I need to model web site with users and articles where each user can interact (read, open e.t.c) with any article many times. I want to do it one elasticsearch index by following nested mapping:
{
"mappings": {
"user": {
"properties": {
"user_id": {"type": "string"},
"interactions": {
"type": "nested",
"properties": {
"article_id": {"type": "string"},
"interact_date": {"type": "date"}
}
}
}
}
}
}
example of indexed document:
{
"user_id": 20,
"interactions": [
{"article_id": "111", "interact_date": "2015-01-01"},
{"article_id": "111", "interact_date": "2015-01-02"},
{"article_id": "222", "interact_date": "2015-01-01"}
]
}
I need to do the following aggregations on the data:
-
Total number of interactions per day. The following query looks OK for me:
GET /_search { "size": 0, "aggs": { "by_date": { "nested": { "path": "interactions" }, "aggs": { "m_date": { "terms": { "field": "interactions.interact_date" } } } } } }
The example doc should add 1 for 2015-01-02 and 2 for 2015-01-01 to aggreration
-
Number of unique users interactions per day. If specific user interacted with several articles at same date range the user should be counted only once. In postgres it's simple query: for table with 3 columns [user_id, article_id, interact_date]
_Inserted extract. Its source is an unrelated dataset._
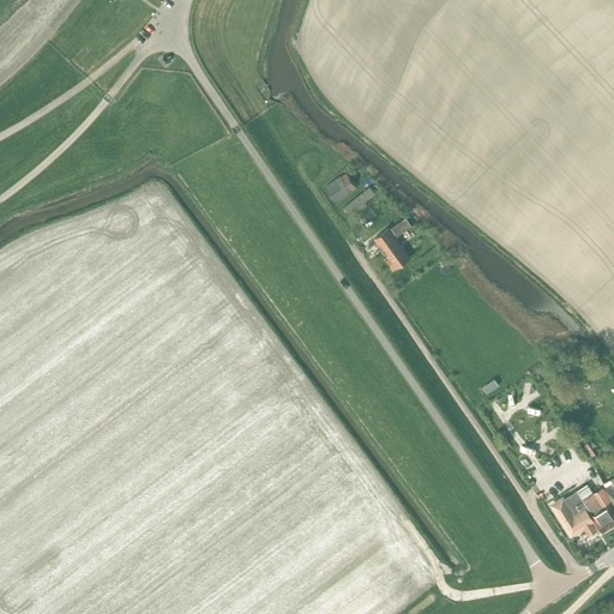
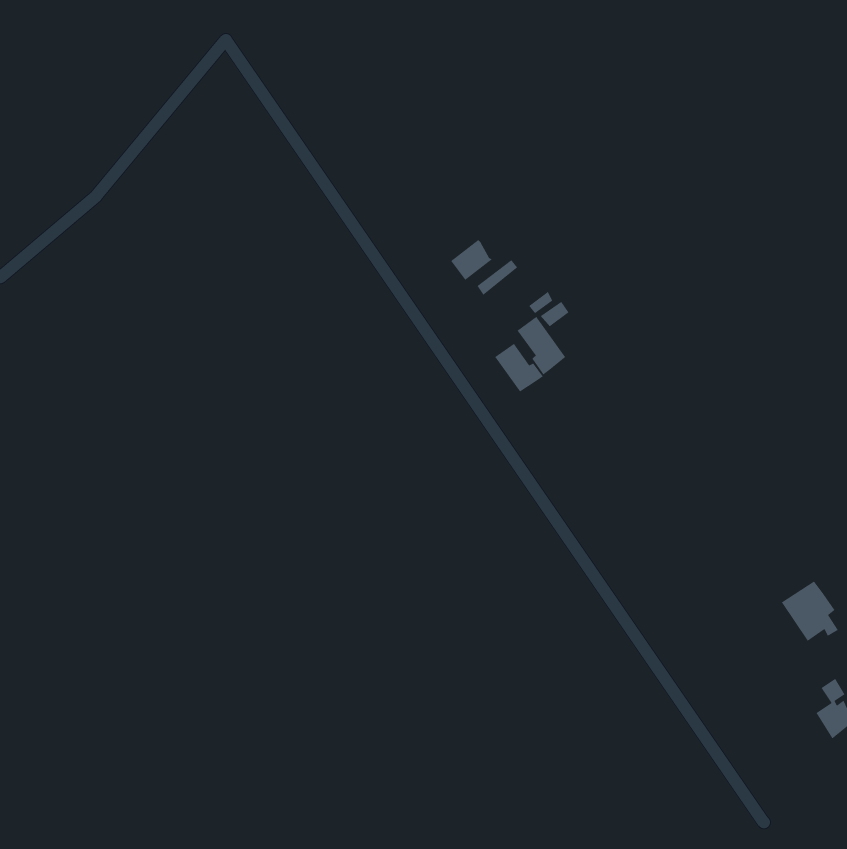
building: none -> [494,343,544,392]
building: [553,490,595,535] -> [781,580,839,642]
SELECT dt, count(uid) FROM (SELECT interact_date::TIMESTAMP::DATE dt, user_id uid FROM interactions GROUP BY interact_date::TIMESTAMP::DATE, user_id) by_date GROUP BY dt; How can I do the same in elasticsearch? The example doc should add **1** for **2015-01-02** and **1** for **2015-01-01** to aggreration
-
How to add interactions by _update without re-indexing whole document?
-
How to filter users by specific articles - count user once in aggregation by date only if he interacted with one of specified articles?
Thank you